Wo bitte geht’s zur Echokammer? Hunderttausende sollen inzwischen ihr Abonnement der US-amerikanischen Washington Post gekündigt haben. Grund dafür ist nicht etwa eine politische Positionierung, sondern der Verzicht darauf: Erstmals seit 1988 spricht das Blatt keine Empfehlung im US-Wahlkampf aus. Herausgeber William Lewis und Eigentümer Jeff Bezos erklären, warum die Enthaltung richtig und wichtig für die öffentliche Wahrnehmung von Massenmedien ist.

Die Washington Post ist die drittgrößte Zeitung der Vereinigten Staaten, blickt auf eine fast 150-jährige Veröffentlichungsgeschichte zurück und verzeichnet knapp zweieinhalb Millionen – mittlerweile vornehmlich digitale – Abonnenten. Wie das National Public Radio berichtet, hat letztgenannte Zahl zuletzt jedoch einen empfindlichen Schlag verkraften müssen: Unter Berufung auf "Personen, die mit internen Vorgängen bei der Zeitung vertraut sind", sollen allein bis Montagmittag rund 200.000 Menschen ihr Abo beendet haben.

Die massenhafte Leser-Abwanderung geht auf die Entscheidung der Washington Post zurück, in diesem Jahr keine Empfehlung für einen der beiden Kandidaten im laufenden US-Wahlkampf auszusprechen. Mit einer regelmäßigen Empfehlung hat die Zeitung erst 1976 begonnen und sich seitdem lediglich 1988 enthalten; üblicherweise darf sich der Kandidat der demokratischen Partei dabei über ein Endorsement der Publikation freuen.

Negative Interpretationen "unvermeidlich"

"Wir sind uns darüber im Klaren, dass dies auf unterschiedliche Weise interpretiert werden kann, etwa als stillschweigende Befürwortung eines Kandidaten, als Verurteilung eines anderen oder als Ablehnung der Verantwortung.

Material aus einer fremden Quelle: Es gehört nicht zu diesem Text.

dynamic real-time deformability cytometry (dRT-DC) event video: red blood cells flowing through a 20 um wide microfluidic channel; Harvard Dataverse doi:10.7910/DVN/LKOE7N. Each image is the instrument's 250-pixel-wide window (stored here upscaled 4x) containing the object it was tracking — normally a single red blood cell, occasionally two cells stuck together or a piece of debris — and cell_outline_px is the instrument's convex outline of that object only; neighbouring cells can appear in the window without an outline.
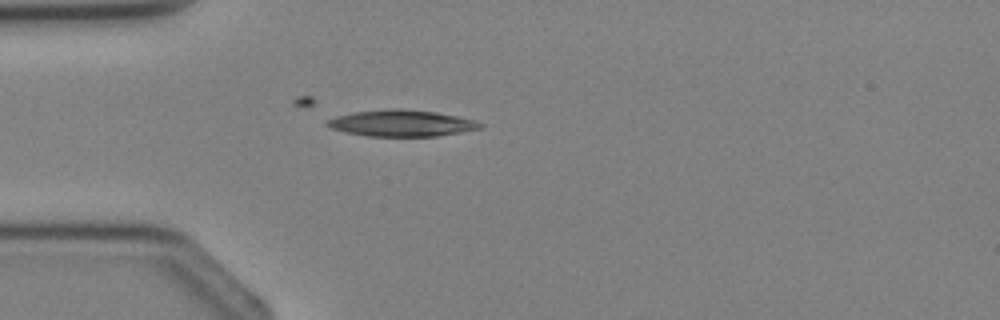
{"species": "Egyptian fruit bat (a non-hibernating species)", "species_latin": "Rousettus aegyptiacus", "temperature_condition": "cold", "stored_images_in_passage": 3, "camera_frame_rate_fps": 3000, "um_per_image_px": 0.085, "animal": {"sex": "female"}, "frame": {"image": 1, "passage_image": 3, "time_ms": 2.667, "image_size_px": [1000, 320], "cell_outline_px": [[484, 128], [436, 136], [368, 136], [344, 132], [332, 128], [324, 124], [324, 120], [336, 116], [356, 112], [388, 108], [400, 108], [436, 112], [476, 120], [484, 124]], "centroid_in_image_um": [34.13, 10.47], "position_along_channel_um": 50.9, "area_um2": 23.7}}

Das ist unvermeidlich“, äußert sich William Lewis, Herausgeber und Vorstandsvorsitzender der Washington Post, zur Angelegenheit.

Lewis erklärt: "Wir sehen das nicht so. Wir sehen es im Einklang mit den Werten, für die The Post seit jeher steht und die wir uns von einer Führungspersönlichkeit erhoffen: Charakter und Mut im Dienste des amerikanischen Ethos, Ehrfurcht vor der Rechtsstaatlichkeit und Respekt vor der menschlichen Freiheit in all ihren Aspekten."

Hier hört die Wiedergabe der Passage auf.